Why does the sequence matter in the execution of these bash commands?

There seems to be some inconsistency that I am not able to understand regarding the bash shell.

If I execute:

ls;date;time

the results of the three queries are shown in sequence.

However, on interchanging date and time position, an error message pops up.

So if I execute:

ls;time;date

the error message says: bash: syntax error near unexpected token 'date'.

Can someone explain this?


Solution 1:

The time command in your pipeline is not the /usr/bin/time binary, but the bash time built-in. Compare man time with help time. The error you see is bash failing to parse time's argument. This must either be present or be a newline. It is a newline in your first example but absent in the second.

On the other hand, if you were to run

ls;date;'time'

or

ls;'time';date

where the quotes around 'time' revoke its status as a reserved word, then bash has no problems parsing the line. It now parses three commands in a list, which it will execute in sequence, and /usr/bin/time will report a usage error in either case.

Addendum

It was observed that though time ; date yields an error, time ; ; date does not. The likely explanation is that time ; is interpreted by bash as equivalent to time <newline>. The expression time ; ; date is then parsed as the list of time ; and date.

This is consistent with the observation that time ; and time ; ; are legal as well, the second being parsed as the singleton list containing time ; followed by the optional semicolon allowed after lists.

So another way of explaining why time ; date yields the error bash: syntax error near unexpected token 'date' is that time consumes the semicolon separating it from date. It can only do that because time is a bash reserved word.

Solution 2:

Bash treats the built-in time as a special case, when parsing command-lines.
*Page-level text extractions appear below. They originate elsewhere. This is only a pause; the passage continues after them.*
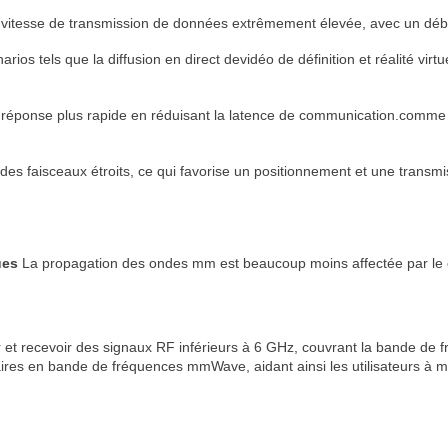
vitesse de transmission de données extrêmement élevée, avec un débi
ios tels que la diffusion en direct de
vidéo de définition et réalité virtu
réponse plus rapide en réduisant la latence de communication.comme
es faisceaux étroits, ce qui favorise un positionnement et une transmis
ues
La propagation des ondes mm est beaucoup moins affectée par le cl
et recevoir des signaux RF inférieurs à 6 GHz, couvrant la bande de
iaires en bande de fréquences mmWave, aidant ainsi les utilisateurs 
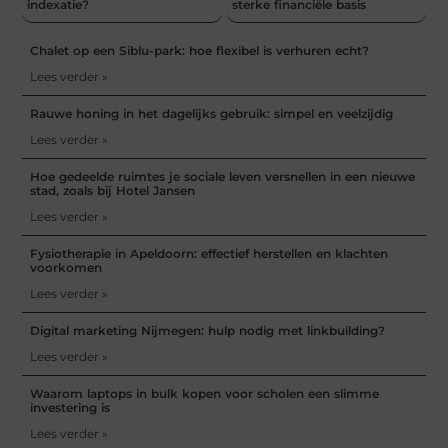
indexatie?
sterke financiële basis
Chalet op een Siblu-park: hoe flexibel is verhuren echt?
Lees verder »
Rauwe honing in het dagelijks gebruik: simpel en veelzijdig
Lees verder »
Hoe gedeelde ruimtes je sociale leven versnellen in een nieuwe
stad, zoals bij Hotel Jansen
Lees verder »
Fysiotherapie in Apeldoorn: effectief herstellen en klachten
voorkomen
Lees verder »
Digital marketing Nijmegen: hulp nodig met linkbuilding?
Lees verder »
Waarom laptops in bulk kopen voor scholen een slimme
investering is
Lees verder »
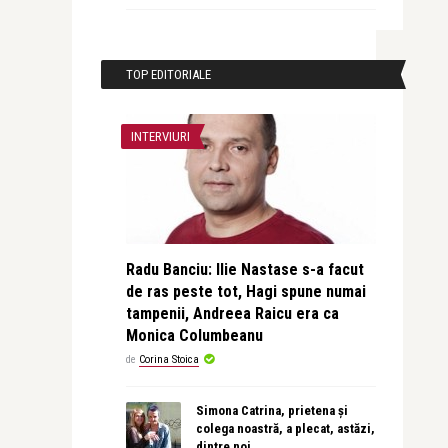
TOP EDITORIALE
INTERVIURI
Radu Banciu: Ilie Nastase s-a facut
de ras peste tot, Hagi spune numai
tampenii, Andreea Raicu era ca
Monica Columbeanu
de
Corina Stoica
Simona Catrina, prietena și
colega noastră, a plecat, astăzi,
dintre noi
As can be read in the bash manpage, the line as typed is first split into a list:

pipeline ; pipeline

where a pipeline is:

[time [-p]] [ ! ] command [ [|⎪|&] command2 ... ]

or in our case, simply:

time command

i.e. if time is present, then command must also be present.

[There is a special case that allows time to be followed by a newline, but that doesn't apply here]

So, in our case, we have:

time;date

being split into two pipelines:

1. time
2. date

and pipeline 1 is not well formed, since we have time without a command. Hence the error.

Note that the command-line time doesn't work here either:

$ /usr/bin/time;date
Usage: /usr/bin/time [-apvV] [-f format] [-o file] [--append] [--verbose]

bash parses this as expected, into 2 pipelines:

1. /usr/bin/time
2. date

and /usr/bin/time then refuses to run with no argument. Note that this is an error from /usr/bin/time not an error from bash.

The reason that back-tick works is that the back-tick stops time being interpreted as a special element within the pipeline.

i.e. with the back-tick:

`time`;date

it is parsed as two pipelines:

1. `time`
2. date

Remember that a pipeline, in our case, is:

[time] command

and the problem initially was that we had time with no command, which isn't allowed. But now we simply have the command:

`time`

without the preceding time, since the back-ticks mean that time is interpreted as the command, not as a preceding word.

So bash then runs its builtin time with no args, which is accepted. It produces no output, and we see no error.

Note that:

`time`

actually runs the result of the time built-in, i.e. it runs whatever the time built-in produces on stdout. But since time on its own doesn't write anything to stdout, it appears to work.